> WHAT TO WORK ON
**a.** Can you repeat, word for word, the stretch of the blog post from "When you aid" through "Maria Mitchell, Astronomer."?
**b.** Which lines in the entries contain the string "antennas"? Find each such line and copy it, matching case exactly.

> EXERCISE TEXT
◆ ◆ ◆ ◆ ◆

Monday, September 30, 2013

Kilt Monday!

'Cause let's face it,
Mondays can be so rough, hard, difficult.


Sunday, September 29, 2013

Quote of the Day


When you aid a teacher, you improve the education of your children. 

It is a wonder that teachers work as well as they do. I never look at a group of them without using, mentally, the expression, ‘The noble army of martyrs’! 

- Maria Mitchell, Astronomer.

BOOK REVIEWS. Sort Of.


Ash Wednesday (audiobook) - Ethan Hawke

I wanted to like this novel. Really, I did.

I have failed to complete only a tiny number of books in my life. (In fact, I can actually only think of one, and that's a whole other story.) This one, however, is now destined to keep the first one company.

Mr. Hawke has a broad vocabulary and he uses it prodigiously, even when it is very much out of place in the mouths of his characters - tedious, irritating, whining, unlikeable characters.

◆ ◆ ◆ ◆ ◆

(Dataset excerpts)
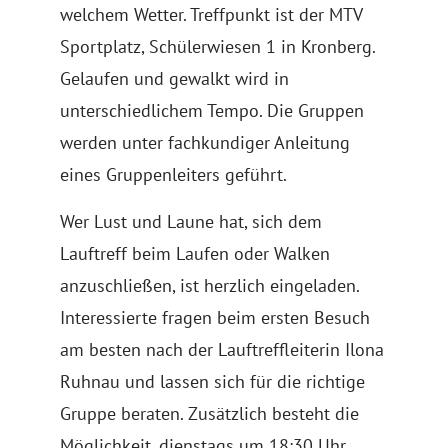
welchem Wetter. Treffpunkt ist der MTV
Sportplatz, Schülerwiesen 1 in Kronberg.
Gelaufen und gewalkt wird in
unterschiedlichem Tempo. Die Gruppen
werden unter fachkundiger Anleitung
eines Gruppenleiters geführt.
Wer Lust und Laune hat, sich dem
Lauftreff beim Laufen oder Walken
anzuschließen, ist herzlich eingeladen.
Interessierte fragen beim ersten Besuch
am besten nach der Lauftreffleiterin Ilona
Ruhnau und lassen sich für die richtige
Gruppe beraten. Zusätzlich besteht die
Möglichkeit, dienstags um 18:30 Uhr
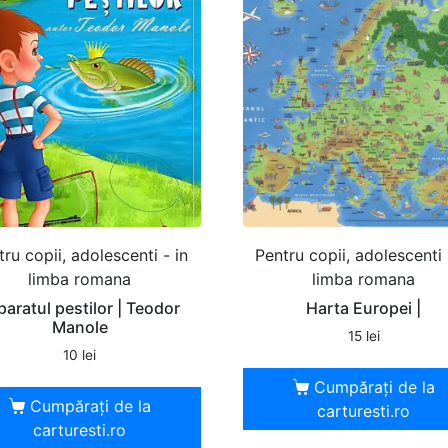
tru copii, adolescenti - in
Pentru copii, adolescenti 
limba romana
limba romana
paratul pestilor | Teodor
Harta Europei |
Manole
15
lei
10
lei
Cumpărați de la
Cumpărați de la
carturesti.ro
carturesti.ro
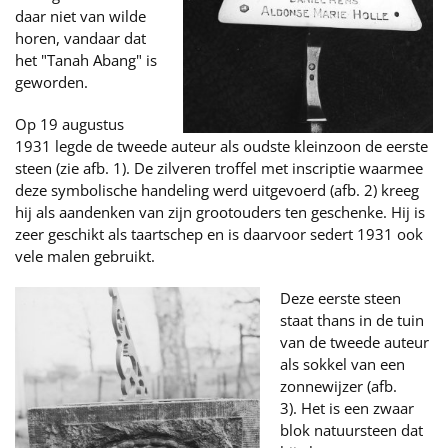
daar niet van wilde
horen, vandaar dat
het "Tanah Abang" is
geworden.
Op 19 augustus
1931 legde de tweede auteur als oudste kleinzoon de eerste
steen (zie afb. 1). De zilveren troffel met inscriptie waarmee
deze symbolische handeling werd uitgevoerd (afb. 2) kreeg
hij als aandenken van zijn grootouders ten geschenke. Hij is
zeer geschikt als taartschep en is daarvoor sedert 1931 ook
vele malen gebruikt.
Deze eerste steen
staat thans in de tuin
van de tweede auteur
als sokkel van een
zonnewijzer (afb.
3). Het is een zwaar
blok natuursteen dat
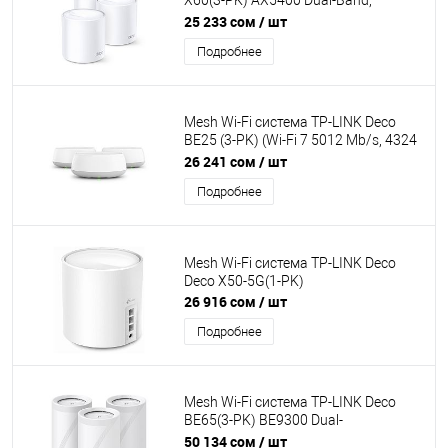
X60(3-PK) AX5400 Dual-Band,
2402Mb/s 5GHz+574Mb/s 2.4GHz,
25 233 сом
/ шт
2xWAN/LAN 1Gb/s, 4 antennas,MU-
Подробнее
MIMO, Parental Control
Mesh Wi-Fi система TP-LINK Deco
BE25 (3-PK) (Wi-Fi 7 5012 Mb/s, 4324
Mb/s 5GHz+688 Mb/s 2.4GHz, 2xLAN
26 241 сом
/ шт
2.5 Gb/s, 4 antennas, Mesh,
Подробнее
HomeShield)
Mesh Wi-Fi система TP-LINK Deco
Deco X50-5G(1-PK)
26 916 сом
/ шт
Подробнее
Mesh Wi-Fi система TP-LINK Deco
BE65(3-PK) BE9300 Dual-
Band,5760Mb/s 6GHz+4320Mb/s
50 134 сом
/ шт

◆ ◆ ◆ ◆ ◆

> TASK-BY-TASK RESULTS
**a.**
When you aid a teacher, you improve the education of your children. 

It is a wonder that teachers work as well as they do. I never look at a group of them without using, mentally, the expression, ‘The noble army of martyrs’! 

- Maria Mitchell, Astronomer.

**b.**
2xWAN/LAN 1Gb/s, 4 antennas,MU-
2.5 Gb/s, 4 antennas, Mesh,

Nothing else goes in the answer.